WHAT TO DO:
Retype the data below verbatim; pictures do not belong in the copy.

RAW DATA:
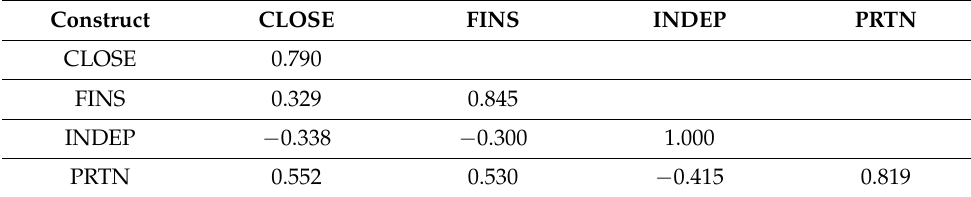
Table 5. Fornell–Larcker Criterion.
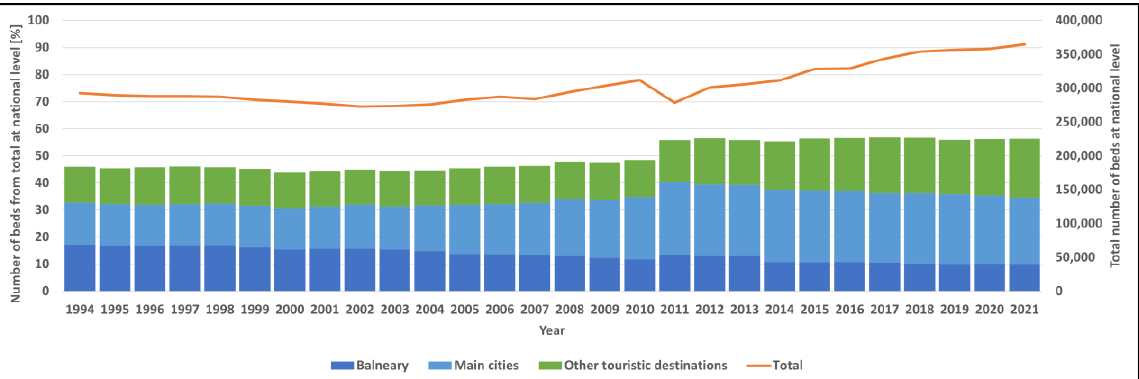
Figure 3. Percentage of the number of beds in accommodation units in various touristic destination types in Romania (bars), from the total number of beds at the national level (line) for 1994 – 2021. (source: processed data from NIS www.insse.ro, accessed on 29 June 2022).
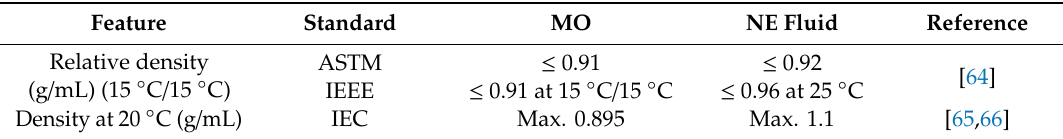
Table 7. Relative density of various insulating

THE ANSWER:
Table 5. Fornell–Larcker Criterion.
Figure 3. Percentage of the number of beds in accommodation units in various touristic destination types in Romania (bars), from the total number of beds at the national level (line) for 1994 – 2021. (source: processed data from NIS www.insse.ro, accessed on 29 June 2022).
Table 7. Relative density of various insulating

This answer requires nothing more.